Beyond weekly racing, the club has hosted larger open events such as its Long Beach Regatta, and it periodically runs class state and national championships when the calendar brings them to Aspendale. Because fleet strength and hosting duties shift from season to season, the current program is best confirmed directly with the club.

Training is a defining part of MSC. The club runs Australian Sailing courses for juniors and adults using club-owned boats such as Pacers and Lasers, alongside a Sailability program that supports sailors with disability and structured sailing experiences for local secondary schools. That pathway — from a first lesson off the beach through to competitive club racing — is central to how the club operates.

Following the club

Mordialloc Sailing Club publishes its racing calendar, training courses, results and membership details through its official website at mordiallocsc.com.au. For the setting, see our guide to sailing in Melbourne and Port Phillip, and if you are new to the vocabulary of the sport, the sailing terms glossary is a good place to start.

Frequently asked questions

Where is Mordialloc Sailing Club?
The club sits on the foreshore at Aspendale, in Melbourne's south-east bayside suburbs, near the mouth of Mordialloc Creek on Port Phillip. It is an off-the-beach club, launching straight into the bay, and is roughly 25 kilometres from central Melbourne.
When was Mordialloc Sailing Club founded?
The club dates to 1946, when it formed as an independent sailing club after breaking away from the older Mordialloc Motor Yacht Club. Organised sailing in the Mordialloc area, however, reaches back further, and the club settled into its present foreshore location in the 1950s.
What classes race at Mordialloc Sailing Club?
Mordialloc is an off-the-beach dinghy club with a broad mix of fleets.
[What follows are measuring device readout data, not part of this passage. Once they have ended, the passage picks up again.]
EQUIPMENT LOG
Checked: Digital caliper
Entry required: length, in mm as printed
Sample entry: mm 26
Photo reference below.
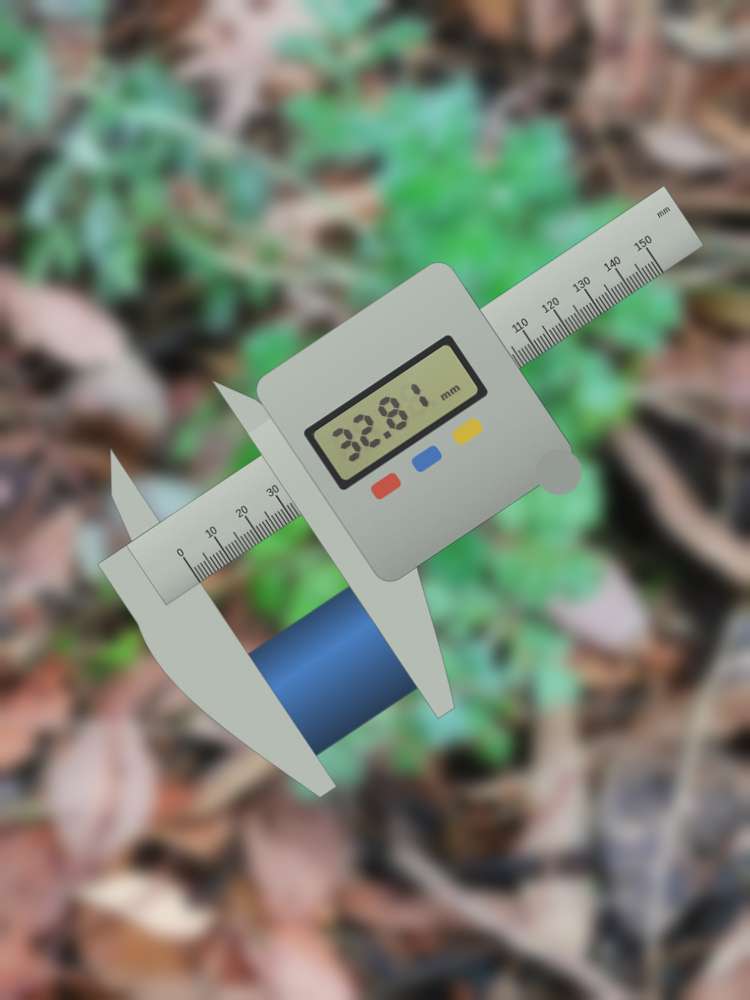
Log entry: mm 32.81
Classes sailed have included the Flying 15, Tasar, Sabre, Laser (ILCA), 29er, Sabot, 420, 125 and Pacer, giving room for juniors, youth sailors and adults across single-handers, double-handers and small keelboats.
Does Mordialloc Sailing Club run learn-to-sail courses?
Yes. Alongside club racing, Mordialloc runs Australian Sailing training for juniors and adults using club boats such as Pacers and Lasers, plus a Sailability program and sailing experiences for local secondary schools. The season typically runs from October to April.